▸ **YOUR GOAL**:
Look through the records below for the line holding "85.6 | 81.4 |". Write it out exactly, with each following line through the line holding "Table 4: GTS".

[Data records]
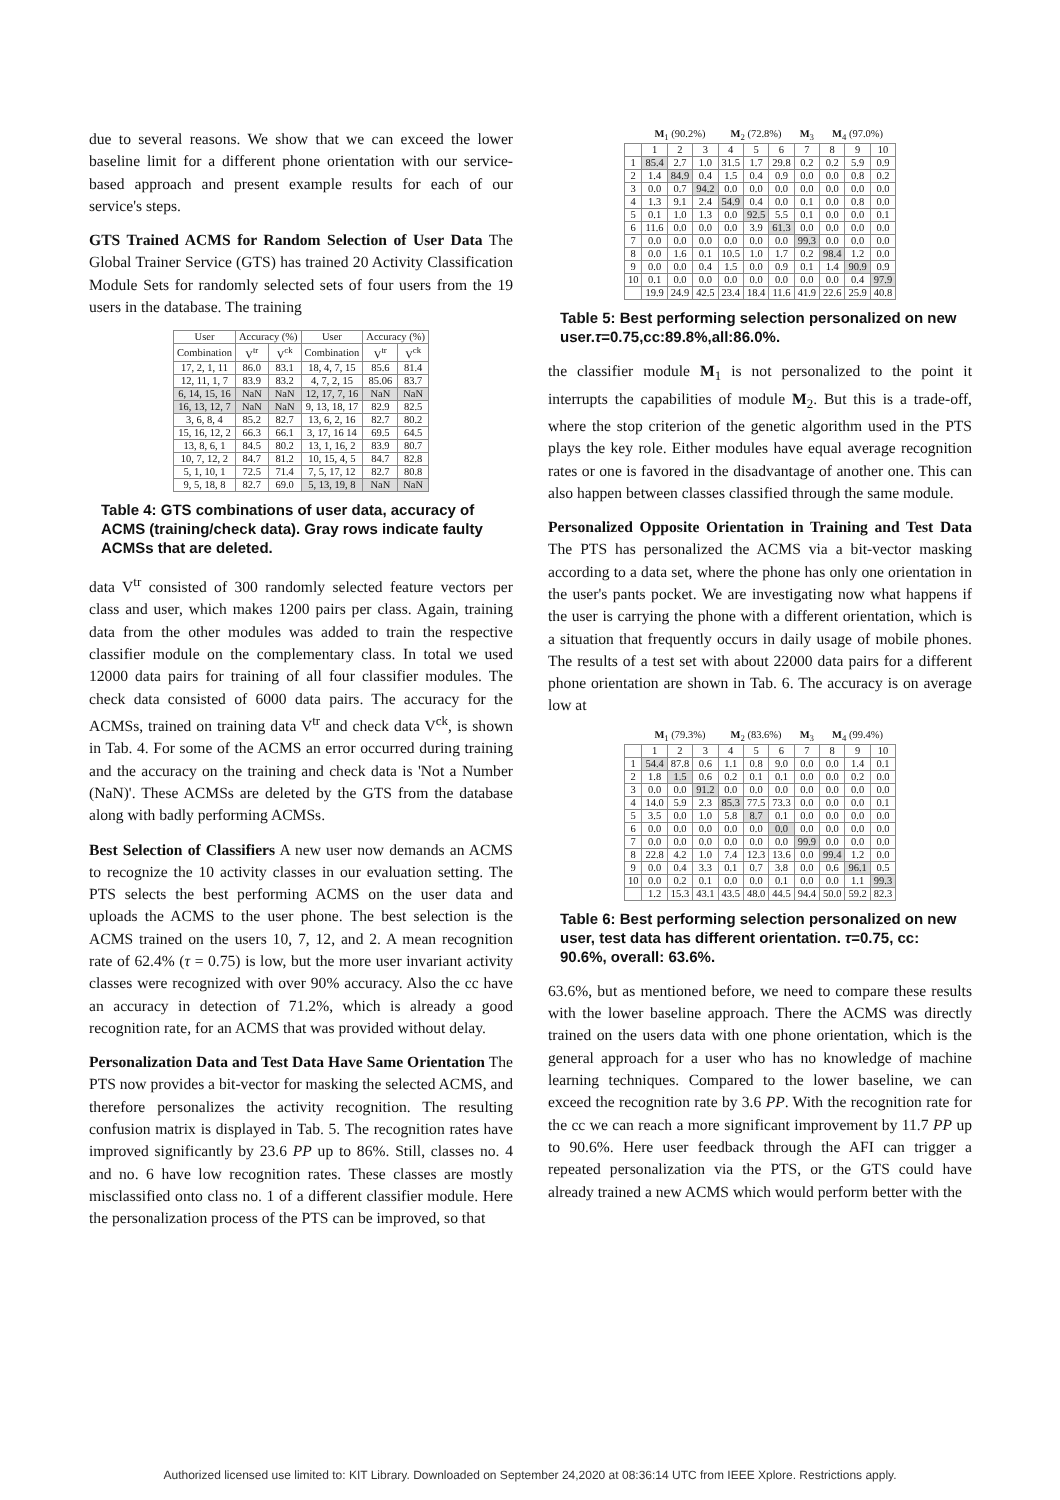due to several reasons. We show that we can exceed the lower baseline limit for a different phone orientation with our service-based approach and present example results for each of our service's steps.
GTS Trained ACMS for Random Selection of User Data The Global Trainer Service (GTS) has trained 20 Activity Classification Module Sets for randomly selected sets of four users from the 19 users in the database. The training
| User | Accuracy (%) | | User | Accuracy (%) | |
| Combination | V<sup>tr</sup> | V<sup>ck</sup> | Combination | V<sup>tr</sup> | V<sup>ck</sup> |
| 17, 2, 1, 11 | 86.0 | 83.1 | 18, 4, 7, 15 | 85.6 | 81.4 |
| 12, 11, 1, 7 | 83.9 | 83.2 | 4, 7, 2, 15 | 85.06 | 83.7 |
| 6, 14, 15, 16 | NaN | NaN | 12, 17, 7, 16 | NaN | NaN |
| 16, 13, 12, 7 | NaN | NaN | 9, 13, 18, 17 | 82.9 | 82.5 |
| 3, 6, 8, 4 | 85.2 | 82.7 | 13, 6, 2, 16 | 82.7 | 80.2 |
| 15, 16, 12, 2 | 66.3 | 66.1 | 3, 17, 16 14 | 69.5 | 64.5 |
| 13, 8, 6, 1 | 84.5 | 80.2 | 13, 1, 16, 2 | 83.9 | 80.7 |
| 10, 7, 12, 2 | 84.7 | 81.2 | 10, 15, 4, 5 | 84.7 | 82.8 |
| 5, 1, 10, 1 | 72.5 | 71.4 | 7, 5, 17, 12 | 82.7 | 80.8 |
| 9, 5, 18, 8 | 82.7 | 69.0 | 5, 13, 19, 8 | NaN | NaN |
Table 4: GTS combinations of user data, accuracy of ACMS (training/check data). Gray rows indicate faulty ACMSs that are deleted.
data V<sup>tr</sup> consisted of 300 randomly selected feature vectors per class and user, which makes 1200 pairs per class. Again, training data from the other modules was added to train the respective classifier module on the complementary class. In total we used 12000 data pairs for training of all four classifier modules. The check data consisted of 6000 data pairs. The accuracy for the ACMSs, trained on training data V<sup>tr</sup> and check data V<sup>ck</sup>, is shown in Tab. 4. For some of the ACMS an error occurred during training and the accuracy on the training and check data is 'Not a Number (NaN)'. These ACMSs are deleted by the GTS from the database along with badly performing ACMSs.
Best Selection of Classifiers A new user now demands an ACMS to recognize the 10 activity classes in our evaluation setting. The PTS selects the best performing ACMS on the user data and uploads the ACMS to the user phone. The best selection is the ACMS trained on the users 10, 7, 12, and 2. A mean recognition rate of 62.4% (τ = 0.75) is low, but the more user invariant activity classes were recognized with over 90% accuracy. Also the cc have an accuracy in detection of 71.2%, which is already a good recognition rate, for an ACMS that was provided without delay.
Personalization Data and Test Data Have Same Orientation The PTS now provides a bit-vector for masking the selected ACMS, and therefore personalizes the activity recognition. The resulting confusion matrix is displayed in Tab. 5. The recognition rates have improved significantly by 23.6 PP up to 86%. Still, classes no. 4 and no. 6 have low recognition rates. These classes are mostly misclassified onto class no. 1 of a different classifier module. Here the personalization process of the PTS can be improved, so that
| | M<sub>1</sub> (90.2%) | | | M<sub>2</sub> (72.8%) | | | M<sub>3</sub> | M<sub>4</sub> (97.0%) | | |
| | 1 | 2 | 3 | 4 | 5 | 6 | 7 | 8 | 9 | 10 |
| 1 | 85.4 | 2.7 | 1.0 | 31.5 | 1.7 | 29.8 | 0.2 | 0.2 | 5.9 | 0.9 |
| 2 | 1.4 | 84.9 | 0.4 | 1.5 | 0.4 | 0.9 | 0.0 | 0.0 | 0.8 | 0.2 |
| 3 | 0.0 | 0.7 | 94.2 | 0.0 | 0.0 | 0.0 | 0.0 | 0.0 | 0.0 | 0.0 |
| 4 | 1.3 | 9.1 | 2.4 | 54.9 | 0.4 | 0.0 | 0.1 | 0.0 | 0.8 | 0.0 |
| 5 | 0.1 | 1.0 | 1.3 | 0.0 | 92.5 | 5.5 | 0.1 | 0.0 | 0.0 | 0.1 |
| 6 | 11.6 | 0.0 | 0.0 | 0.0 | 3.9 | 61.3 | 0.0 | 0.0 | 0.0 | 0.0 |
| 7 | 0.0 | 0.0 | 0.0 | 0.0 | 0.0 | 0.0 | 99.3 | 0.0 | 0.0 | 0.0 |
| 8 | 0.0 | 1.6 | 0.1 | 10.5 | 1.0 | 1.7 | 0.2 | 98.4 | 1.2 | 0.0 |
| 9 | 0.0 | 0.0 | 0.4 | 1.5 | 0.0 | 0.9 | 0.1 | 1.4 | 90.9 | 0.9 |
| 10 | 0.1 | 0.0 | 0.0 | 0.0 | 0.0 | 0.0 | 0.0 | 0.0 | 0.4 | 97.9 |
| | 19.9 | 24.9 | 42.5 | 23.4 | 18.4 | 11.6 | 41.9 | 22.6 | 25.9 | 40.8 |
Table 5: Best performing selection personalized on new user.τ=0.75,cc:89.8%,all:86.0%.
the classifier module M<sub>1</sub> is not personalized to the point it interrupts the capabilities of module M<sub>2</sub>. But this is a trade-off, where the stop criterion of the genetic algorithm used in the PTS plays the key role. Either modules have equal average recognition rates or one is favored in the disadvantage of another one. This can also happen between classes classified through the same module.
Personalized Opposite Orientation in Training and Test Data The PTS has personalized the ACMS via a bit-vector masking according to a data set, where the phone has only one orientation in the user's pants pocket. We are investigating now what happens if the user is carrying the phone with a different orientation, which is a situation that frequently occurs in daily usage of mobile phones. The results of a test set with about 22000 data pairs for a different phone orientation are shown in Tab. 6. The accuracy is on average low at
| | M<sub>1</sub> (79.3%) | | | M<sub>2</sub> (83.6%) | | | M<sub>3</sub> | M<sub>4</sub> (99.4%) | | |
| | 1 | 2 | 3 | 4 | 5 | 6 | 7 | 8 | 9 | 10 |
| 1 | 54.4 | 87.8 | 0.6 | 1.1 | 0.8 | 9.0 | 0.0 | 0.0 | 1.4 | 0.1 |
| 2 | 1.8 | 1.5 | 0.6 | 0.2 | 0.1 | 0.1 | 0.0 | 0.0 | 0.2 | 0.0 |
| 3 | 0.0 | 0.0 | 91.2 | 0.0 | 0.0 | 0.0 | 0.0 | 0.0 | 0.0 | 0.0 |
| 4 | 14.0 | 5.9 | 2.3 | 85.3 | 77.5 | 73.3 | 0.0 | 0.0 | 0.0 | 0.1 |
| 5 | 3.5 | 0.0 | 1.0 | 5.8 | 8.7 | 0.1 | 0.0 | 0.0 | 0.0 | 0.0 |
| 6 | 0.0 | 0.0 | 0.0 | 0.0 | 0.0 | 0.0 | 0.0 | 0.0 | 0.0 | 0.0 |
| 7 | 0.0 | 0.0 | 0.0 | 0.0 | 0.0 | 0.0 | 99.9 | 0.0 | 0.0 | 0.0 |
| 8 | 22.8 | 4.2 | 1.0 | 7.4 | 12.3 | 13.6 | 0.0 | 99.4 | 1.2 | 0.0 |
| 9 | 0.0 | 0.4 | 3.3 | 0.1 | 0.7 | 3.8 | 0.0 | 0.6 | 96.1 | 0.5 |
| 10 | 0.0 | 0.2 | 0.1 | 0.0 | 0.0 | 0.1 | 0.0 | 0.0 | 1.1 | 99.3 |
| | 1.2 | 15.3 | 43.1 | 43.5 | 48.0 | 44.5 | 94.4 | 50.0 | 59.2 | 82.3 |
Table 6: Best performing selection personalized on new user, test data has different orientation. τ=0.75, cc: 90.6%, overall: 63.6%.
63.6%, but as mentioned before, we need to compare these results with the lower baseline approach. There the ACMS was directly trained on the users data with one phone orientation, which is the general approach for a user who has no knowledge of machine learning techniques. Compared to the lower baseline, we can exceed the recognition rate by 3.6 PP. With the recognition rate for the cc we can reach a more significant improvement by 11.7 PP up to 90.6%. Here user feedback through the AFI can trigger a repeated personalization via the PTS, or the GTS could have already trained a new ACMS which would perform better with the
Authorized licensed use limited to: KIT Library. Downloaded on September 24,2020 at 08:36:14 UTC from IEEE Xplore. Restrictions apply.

▸ **ANSWER SPACE**:
| 17, 2, 1, 11 | 86.0 | 83.1 | 18, 4, 7, 15 | 85.6 | 81.4 |
| 12, 11, 1, 7 | 83.9 | 83.2 | 4, 7, 2, 15 | 85.06 | 83.7 |
| 6, 14, 15, 16 | NaN | NaN | 12, 17, 7, 16 | NaN | NaN |
| 16, 13, 12, 7 | NaN | NaN | 9, 13, 18, 17 | 82.9 | 82.5 |
| 3, 6, 8, 4 | 85.2 | 82.7 | 13, 6, 2, 16 | 82.7 | 80.2 |
| 15, 16, 12, 2 | 66.3 | 66.1 | 3, 17, 16 14 | 69.5 | 64.5 |
| 13, 8, 6, 1 | 84.5 | 80.2 | 13, 1, 16, 2 | 83.9 | 80.7 |
| 10, 7, 12, 2 | 84.7 | 81.2 | 10, 15, 4, 5 | 84.7 | 82.8 |
| 5, 1, 10, 1 | 72.5 | 71.4 | 7, 5, 17, 12 | 82.7 | 80.8 |
| 9, 5, 18, 8 | 82.7 | 69.0 | 5, 13, 19, 8 | NaN | NaN |
Table 4: GTS combinations of user data, accuracy of ACMS (training/check data). Gray rows indicate faulty ACMSs that are deleted.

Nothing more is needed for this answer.